Sergio Marchionne has heard the comments. He knows there are plenty of people who have written off Chrysler. He knows there are scores of reporters who take the lack of auto show press conferences as a sign the company is dead in the water. He also knows Chrysler can no longer afford to make big promises it can't keep.
"Threatening to deliver success is not success," Marchionne told me during a one hour conversation with a handful of reporters attending the Detroit Auto Show. He added, "We're beginning the process of earning the right to compete."

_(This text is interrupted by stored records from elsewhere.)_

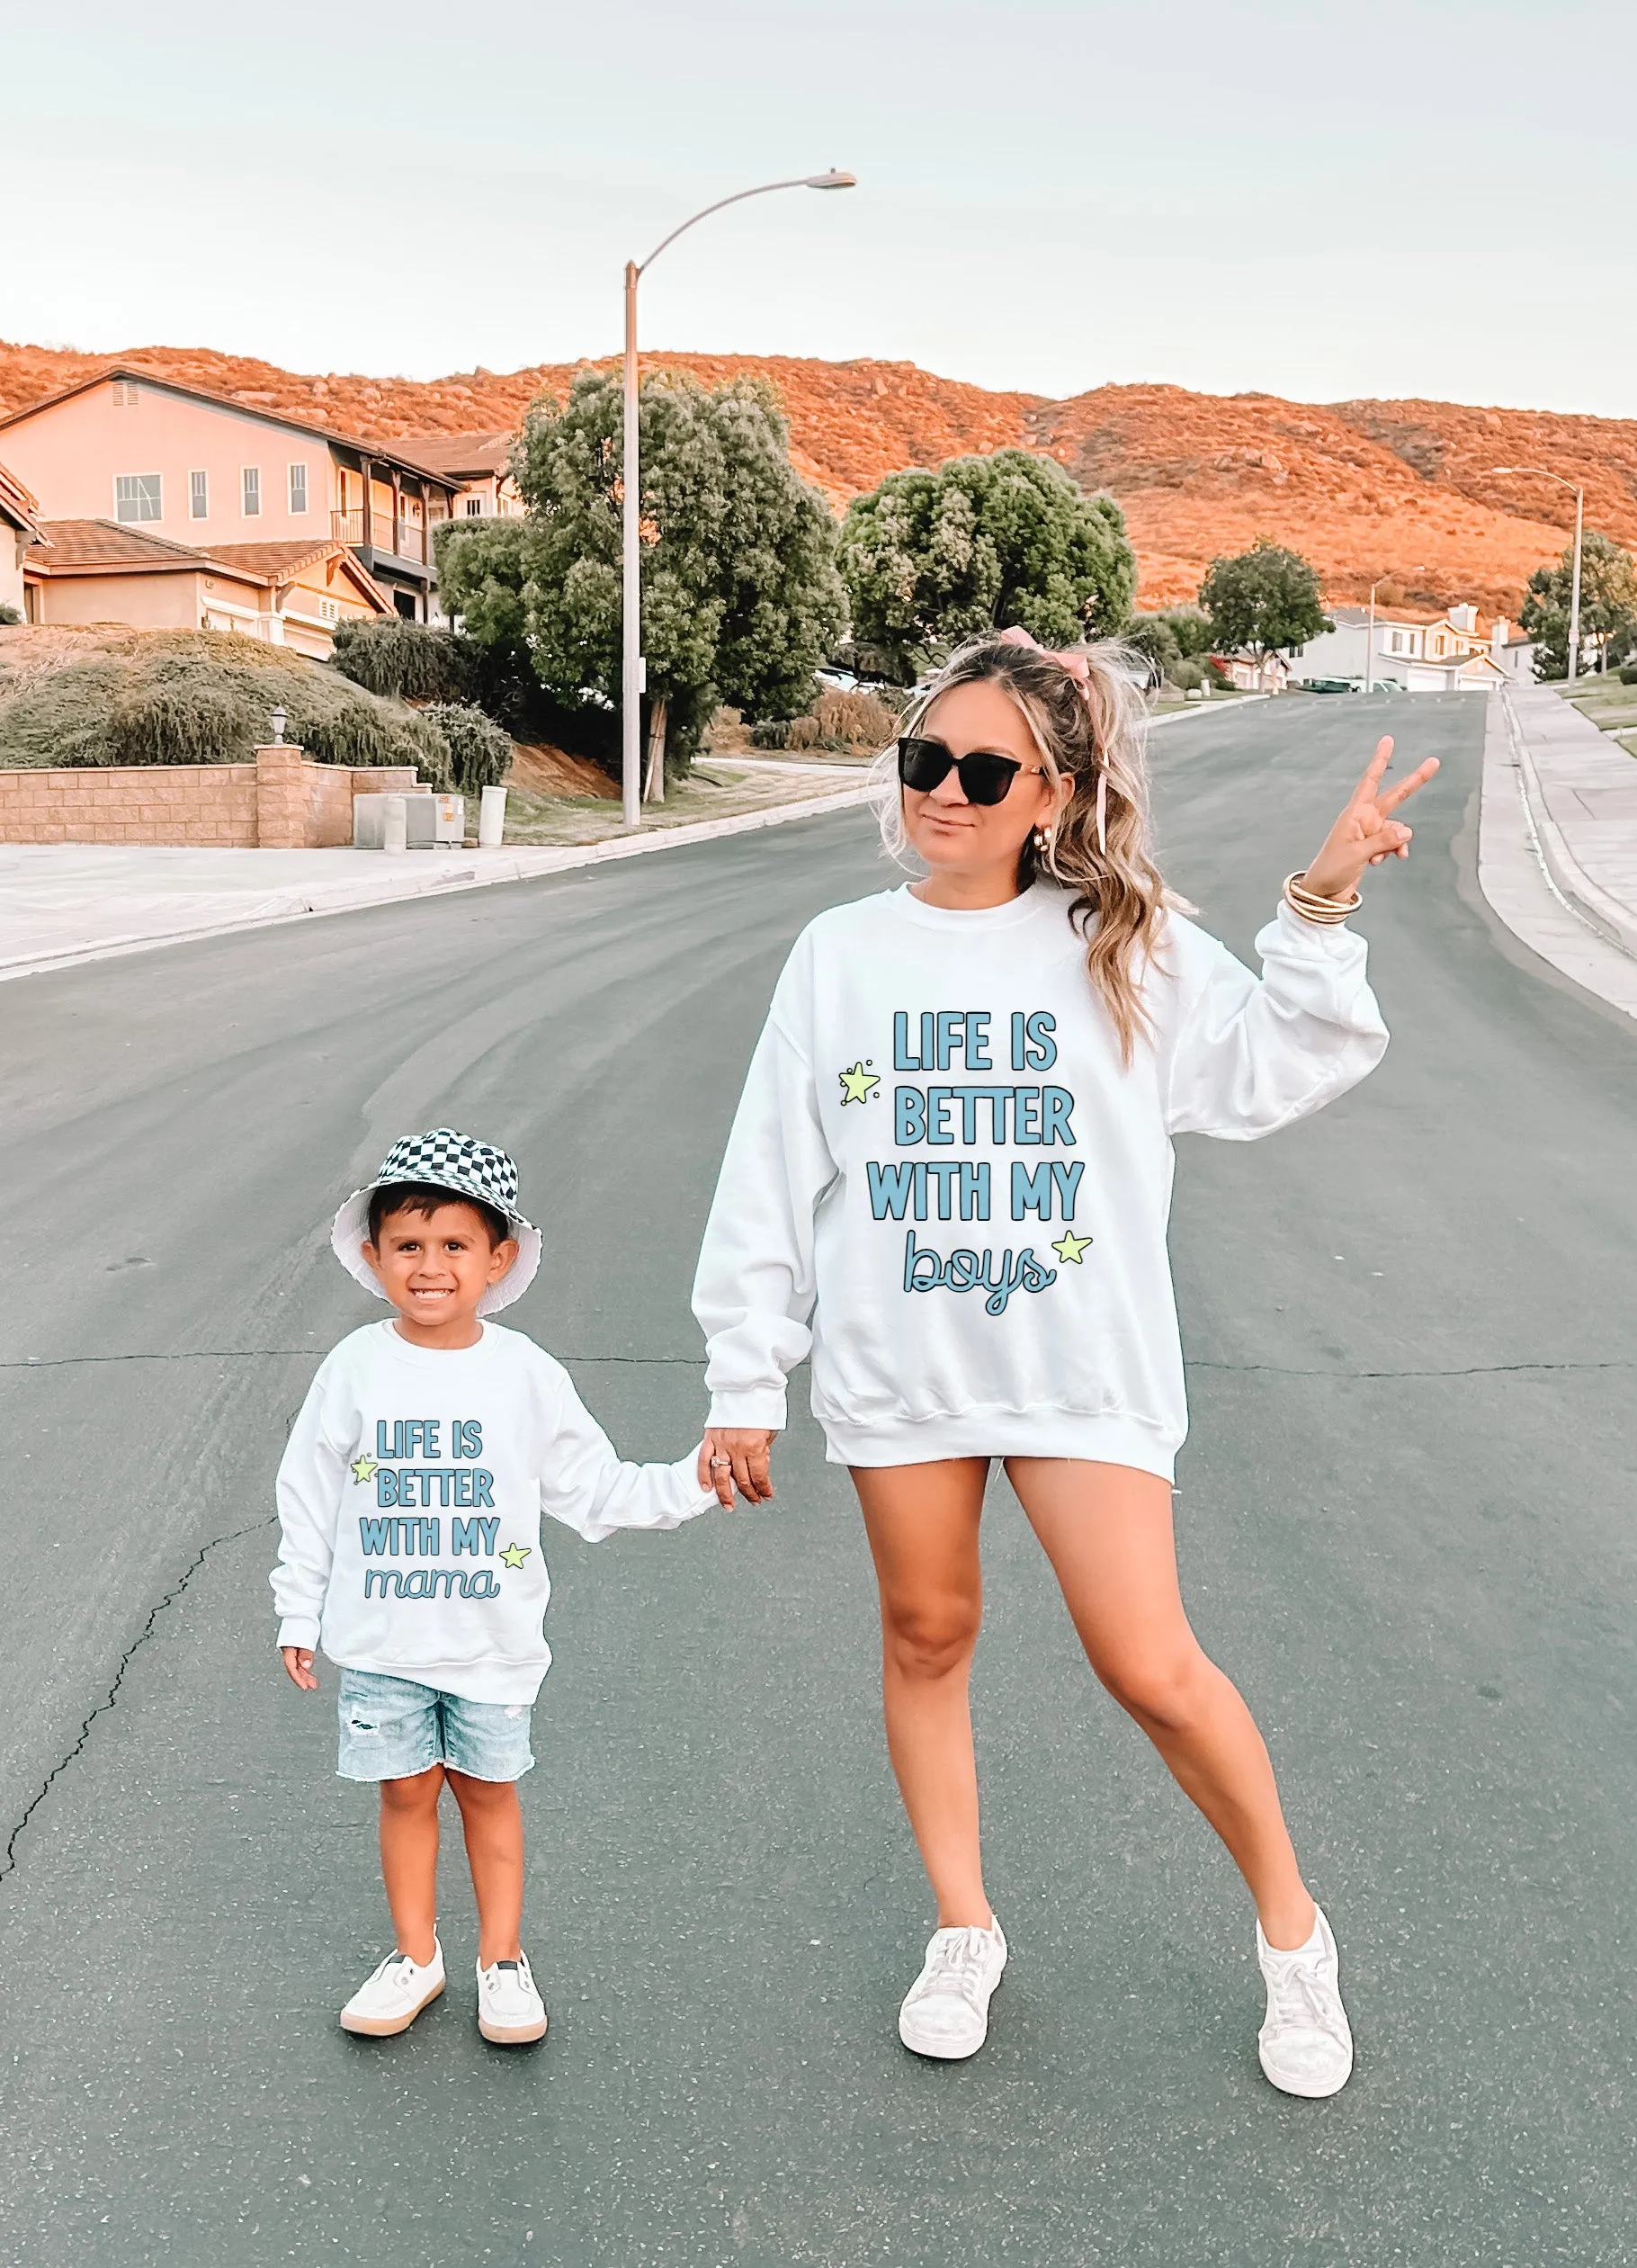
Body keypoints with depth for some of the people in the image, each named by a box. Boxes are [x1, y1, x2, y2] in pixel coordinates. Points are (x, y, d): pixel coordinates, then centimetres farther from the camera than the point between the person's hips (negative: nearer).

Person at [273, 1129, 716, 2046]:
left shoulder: (526, 1375, -6)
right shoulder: (356, 1369, -6)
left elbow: (595, 1489, -1)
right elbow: (309, 1497, 3)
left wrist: (691, 1482, -11)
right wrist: (298, 1612, 4)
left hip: (492, 1636, 0)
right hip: (381, 1639, 1)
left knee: (489, 1790, 12)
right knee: (407, 1792, 11)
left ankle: (503, 1957, 27)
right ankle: (416, 1955, 29)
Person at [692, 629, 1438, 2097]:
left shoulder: (1125, 948, 1)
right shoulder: (841, 954, 2)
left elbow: (1270, 1075, 2)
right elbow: (771, 1180, 4)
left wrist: (1323, 906, -6)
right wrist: (745, 1383, 4)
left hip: (1084, 1363, -2)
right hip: (897, 1367, 2)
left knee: (1151, 1667, -3)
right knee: (927, 1634, 14)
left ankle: (1292, 1931, 23)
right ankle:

Chrysler has not been competitive.
In fact, it was so close to shutting down last spring, some in the Obama White House wanted to pull the plug. Instead, they threw out a lifeline and sold it during bankruptcy to Fiat. Looking back, you could argue Marchionne overpaid for a bucket of bolts. Chrysler's product pipeline was so dry; people inside the company would snicker when you brought up the topic of future models.
No wonder Chrysler sales plunged 35% last year and it's market share dropped to 8.9%. Marchionne has old products that are tough to move, especially with Americans who have heard nothing good about Chrysler in 3 or 4 years. "We do have a credibility issue. We know that," says Marchionne.
Which brings up why the CEO is saying little, and showing even less at this years auto show. Marchionne is of the belief his company should reveal new models close to when those models roll into showrooms. So when the new Jeep Grand Cherokee is shown in the second quarter it will be just a few months before it rolls into showrooms. Marchionne says, "We're not that far away from showing our product line-up."
And what about those in Detroit who want the charismatic Italian to be the next Lee Iacocca? At least in terms of style, Marchionne isn't buying it, saying, "I'm not Lee. You've got to know who you are when you wake up in the morning."